Total DNA was obtained from peripheral blood of the patient using standard protocols. Total DNA (3 μg) was sheared into approximately 300-bp fragments using a Covaris sonicator (Covaris, Woburn, MA, USA). A paired-end exome library for Illumina sequencing was prepared using the SureSelect Human All Exon Kit (Agilent) following the manufacturer's instructions. Massively parallel sequencing was performed using one lane of the Genome Analyzer II (Illumina) at RIKEN Omics Science Center by the Life Science Accelerator system. Base calling was performed by the Illumina pipeline with default parameters. Obtained reads were mapped against the human reference genome (UCSC hg18/GRCh36) using CLC Genomics Workbench v4.0.2 software (CLC Bio, Aarhus, Denmark) with default parameters. Variant calling was performed using the SNP and DIP detection tools in CLC Genomics Workbench v4.0.2 with default parameters. Analysis of ROH was performed using PLINK software v1.0.7 [30]. The primary aim of this analysis was not to evaluate ROH segments precisely, but to narrow down the list of candidate variants without overlooking the causative variant.

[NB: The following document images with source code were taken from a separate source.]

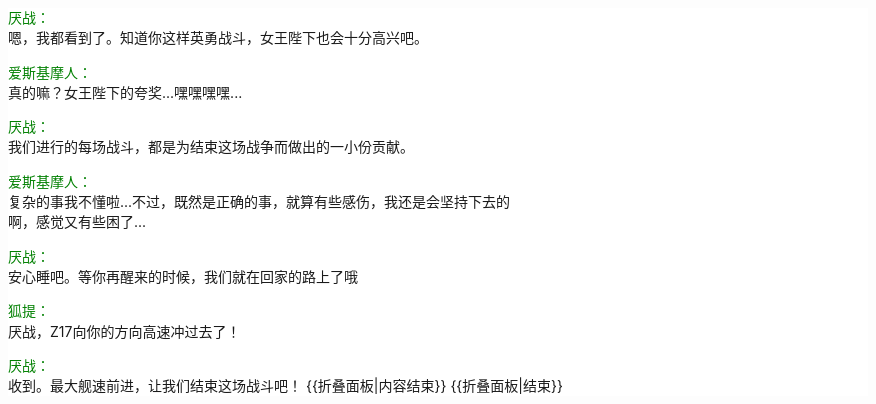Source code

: <span style="color:green;">厌战：</span><br>
嗯，我都看到了。知道你这样英勇战斗，女王陛下也会十分高兴吧。

<span style="color:green;">爱斯基摩人：</span><br>
真的嘛？女王陛下的夸奖...嘿嘿嘿嘿...

<span style="color:green;">厌战：</span><br>
我们进行的每场战斗，都是为结束这场战争而做出的一小份贡献。

<span style="color:green;">爱斯基摩人：</span><br>
复杂的事我不懂啦...不过，既然是正确的事，就算有些感伤，我还是会坚持下去的<br>
啊，感觉又有些困了...

<span style="color:green;">厌战：</span><br>
安心睡吧。等你再醒来的时候，我们就在回家的路上了哦

<span style="color:green;">狐提：</span><br>
厌战，Z17向你的方向高速冲过去了！

<span style="color:green;">厌战：</span><br>
收到。最大舰速前进，让我们结束这场战斗吧！
{{折叠面板|内容结束}}
{{折叠面板|结束}}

Therefore, we used relatively small (1, 000 kb) sliding windows for ROH segments, did not consider local blocks of linkage disequilibrium in the Japanese population, and did not exclude the data of variants whose frequency was not registered in dbSNP; those variants might not be polymorphic in the Japanese population and possibly contributed to extend the length of ROH. Conservation information for the variants among 44 vertebrate species (phyloP score) was collected from the UCSC genome browser [31].

Sanger sequencing

Sanger sequencing of PCR amplicons was performed to confirm the detected disease-associated variant using a 3730 × L DNA Analyser (Applied Biosystems, Foster City, CA, USA). The primers used were: forward, 5'-AGGCAGACAGGCTCTCAAAC-3'; reverse, 5'-GGCAGAATTAGATGCCATTG-3'.

Real-time quantitative PCR

The amount of nuclear DNA and mtDNA in the skeletal muscle of the patient and four age- and sex-matched controls (all males aged 39 to 48 years) was evaluated by real-time quantitative PCR analysis according to the previously validated methods [32]. Briefly, copy numbers of RNaseP (for nuclear DNA), ND1 and ND4 (for mtDNA) were evaluated using the TaqMan method (Applied Biosystems). Analysis of the patient's tissue was performed in two independent reactions, and each experiment was triplicated. ND1/RNaseP and ND4/RNaseP ratios were calculated as 2[Ct(RNaseP)-Ct(each gene)].

Data accessibility

The sequence data from this study have been submitted to dbGaP [33] (study accession [phs000392.v1.p1]).